Il Napoli è stato sicuramente l’assoluto protagonista di questa prima parte di stagione. Gli azzurrini, di fatto, hanno dominato sia in Europa che Italia. I partenopei, infatti, si sono qualificati agli ottavi di finale di Champions League, dove incontreranno l’Eintracht di Francoforte, come primi del girone ed in campionato hanno attuato la prima fuga di questa stagione.

Aurelio De Laurentiis pensieroso
Gesto estremo di De Laurentiis (LaPresse) ultimecalcionapoli.it

La squadra guidata da Luciano Spalletti, infatti, ha la bellezza di otto punti dal secondo posto occupato dal Milan. Il distacco su Juventus ed Inter, invece, è ancora più importante, visto che, rispettivamente, distano 10 ed 11 punti.

Con la sosta ‘forzata’ per lasciare spazio al Mondiale in Qatar, per i club è tornato sotto la luce dei riflettori il calciomercato. Questo vale, ovviamente, anche per il Napoli di Aurelio De Laurentiis che, però, è stato protagonista di un gesto che sta facendo molto discutere.

De Laurentiis a Palazzo Reale
Sfuriata di De Laurentiis (Ansa Foto) ultimecalcionapoli.it

Napoli, il gesto di De Laurentiis: il patron partenopeo ha lasciato l’assemblea di Lega prima che cominciasse

Secondo quanto riportato dal portale ‘CalcioeFinanza.it’, infatti, ben sette squadre hanno abbandonato la riunione di Lega di Serie A prima che cominciasse.
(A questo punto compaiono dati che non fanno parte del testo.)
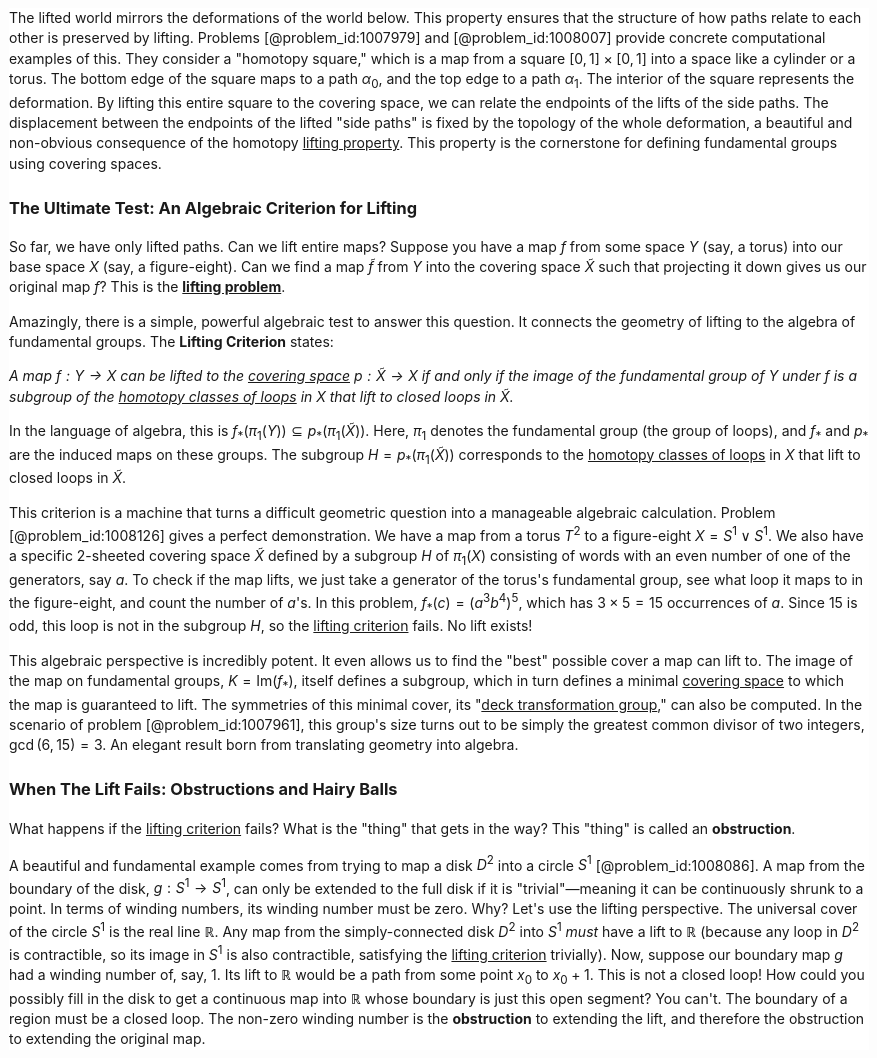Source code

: The lifted world mirrors the deformations of the world below. This property ensures that the structure of how paths relate to each other is preserved by lifting. Problems [@problem_id:1007979] and [@problem_id:1008007] provide concrete computational examples of this. They consider a "homotopy square," which is a map from a square $[0,1] \times [0,1]$ into a space like a cylinder or a torus. The bottom edge of the square maps to a path $\alpha_0$, and the top edge to a path $\alpha_1$. The interior of the square represents the deformation. By lifting this entire square to the covering space, we can relate the endpoints of the lifts of the side paths. The displacement between the endpoints of the lifted "side paths" is fixed by the topology of the whole deformation, a beautiful and non-obvious consequence of the homotopy [lifting property](@article_id:156223). This property is the cornerstone for defining fundamental groups using covering spaces.

### The Ultimate Test: An Algebraic Criterion for Lifting

So far, we have only lifted paths. Can we lift entire maps? Suppose you have a map $f$ from some space $Y$ (say, a torus) into our base space $X$ (say, a figure-eight). Can we find a map $\tilde{f}$ from $Y$ into the covering space $\tilde{X}$ such that projecting it down gives us our original map $f$? This is the **[lifting problem](@article_id:155556)**.

Amazingly, there is a simple, powerful algebraic test to answer this question. It connects the geometry of lifting to the algebra of fundamental groups. The **Lifting Criterion** states:

*A map $f: Y \to X$ can be lifted to the [covering space](@article_id:138767) $p: \tilde{X} \to X$ if and only if the image of the fundamental group of $Y$ under $f$ is a subgroup of the [homotopy classes of loops](@article_id:148232) in $X$ that lift to closed loops in $\tilde{X}$.*

In the language of algebra, this is $f_*(\pi_1(Y)) \subseteq p_*(\pi_1(\tilde{X}))$. Here, $\pi_1$ denotes the fundamental group (the group of loops), and $f_*$ and $p_*$ are the induced maps on these groups. The subgroup $H = p_*(\pi_1(\tilde{X}))$ corresponds to the [homotopy classes of loops](@article_id:148232) in $X$ that lift to closed loops in $\tilde{X}$.

This criterion is a machine that turns a difficult geometric question into a manageable algebraic calculation. Problem [@problem_id:1008126] gives a perfect demonstration. We have a map from a torus $T^2$ to a figure-eight $X = S^1 \vee S^1$. We also have a specific 2-sheeted covering space $\tilde{X}$ defined by a subgroup $H$ of $\pi_1(X)$ consisting of words with an even number of one of the generators, say $a$. To check if the map lifts, we just take a generator of the torus's fundamental group, see what loop it maps to in the figure-eight, and count the number of $a$'s. In this problem, $f_*(c) = (a^3b^4)^5$, which has $3 \times 5 = 15$ occurrences of $a$. Since 15 is odd, this loop is not in the subgroup $H$, so the [lifting criterion](@article_id:147462) fails. No lift exists!

This algebraic perspective is incredibly potent. It even allows us to find the "best" possible cover a map can lift to. The image of the map on fundamental groups, $K = \text{Im}(f_*)$, itself defines a subgroup, which in turn defines a minimal [covering space](@article_id:138767) to which the map is guaranteed to lift. The symmetries of this minimal cover, its "[deck transformation group](@article_id:153133)," can also be computed. In the scenario of problem [@problem_id:1007961], this group's size turns out to be simply the greatest common divisor of two integers, $\gcd(6, 15) = 3$. An elegant result born from translating geometry into algebra.

### When The Lift Fails: Obstructions and Hairy Balls

What happens if the [lifting criterion](@article_id:147462) fails? What is the "thing" that gets in the way? This "thing" is called an **obstruction**.

A beautiful and fundamental example comes from trying to map a disk $D^2$ into a circle $S^1$ [@problem_id:1008086]. A map from the boundary of the disk, $g: S^1 \to S^1$, can only be extended to the full disk if it is "trivial"—meaning it can be continuously shrunk to a point. In terms of winding numbers, its winding number must be zero. Why? Let's use the lifting perspective. The universal cover of the circle $S^1$ is the real line $\mathbb{R}$. Any map from the simply-connected disk $D^2$ into $S^1$ *must* have a lift to $\mathbb{R}$ (because any loop in $D^2$ is contractible, so its image in $S^1$ is also contractible, satisfying the [lifting criterion](@article_id:147462) trivially). Now, suppose our boundary map $g$ had a winding number of, say, 1. Its lift to $\mathbb{R}$ would be a path from some point $x_0$ to $x_0+1$. This is not a closed loop! How could you possibly fill in the disk to get a continuous map into $\mathbb{R}$ whose boundary is just this open segment? You can't. The boundary of a region must be a closed loop. The non-zero winding number is the **obstruction** to extending the lift, and therefore the obstruction to extending the original map.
Questo gesto forte da parte di questi club è figlio di una ‘sfuriata’ proprio di Aurelio De Laurentiis, il quale avrebbe attaccato la divisione del potere in Lega. 

Il patron partenopeo, di fatto, vuole un consiglio di 8/9 club rispetto agli attuali quattro. De Laurentiis, dopo la sfuriata, ha lasciato la riunione, seguito poi da altri club che erano d’accordo con lui. Altre squadre, invece, sono andate via per ‘colpa’ del clima di tensione che serpeggiava. L’assemblea è comunque cominciata, visto che c’erano 12 squadre squadre, ovvero il numero minimo per dare il via alla riunione.